Adult-onset inflammatory diseases are often a result of underlying and overlapping clinical features. Studies have shown that mutations in the ubiquitin-related genes previously implicated in anti-inflammatory disorders might lead to new disorders. This study aims to investigate the association between somatic mutations in UBA1 and the severe adult-onset of autoinflammatory disorders.

This study included 25 men with deleterious mutations in ubiquitin-related genes, as confirmed by peripheral-blood exome sequence data analysis. The researchers also performed immunoblotting, immunohistochemical testing, Sanger sequencing, transcriptome & cytokine profiling, and flow cytometry. The primary outcome of the study was the onset of inflammatory syndromes.
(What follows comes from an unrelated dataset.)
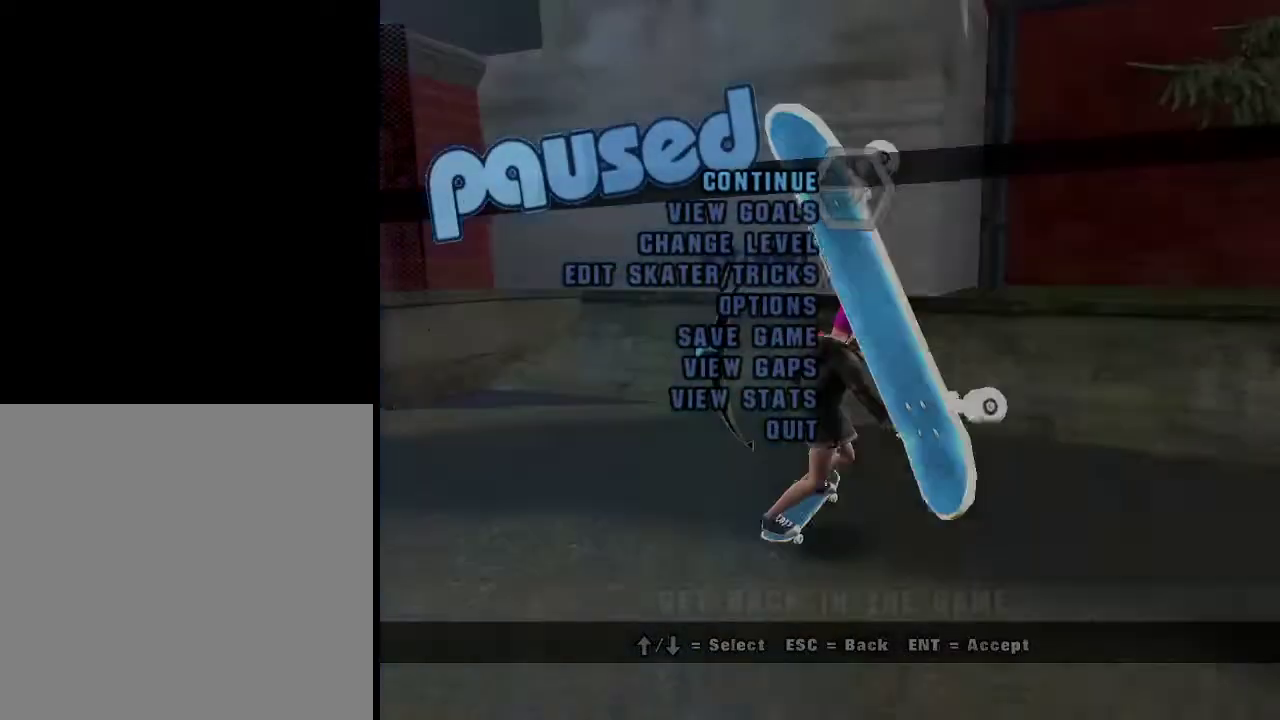
{"buttons": [], "left_stick": "down-left", "right_stick": "right", "events": [[17, "left_stick", "left"], [183, "L1", "down"], [234, "left_stick", "down-left"], [284, "right_stick", "right"], [317, "L1", "up"]]}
Of the 25 patients, most of them met the criteria for an inflammatory syndrome or a hematologic condition (or both). The findings suggested that there were mutations in more than half the hematopoietic stem cells but not in lymphocytes and fibroblasts. Mutations that affected p.Met41 – the E1 enzyme that initiates ubiquitylation – led to the loss of canonical cytoplasmic isoform of the UBA1 gene. The findings also indicated that the mutant peripheral blood cells showed activated innate immune pathways and reduced ubiquitylation.

The research concluded that utilizing a genotype-driven approach is useful in identifying disorders that could lead to adult-onset inflammatory syndromes.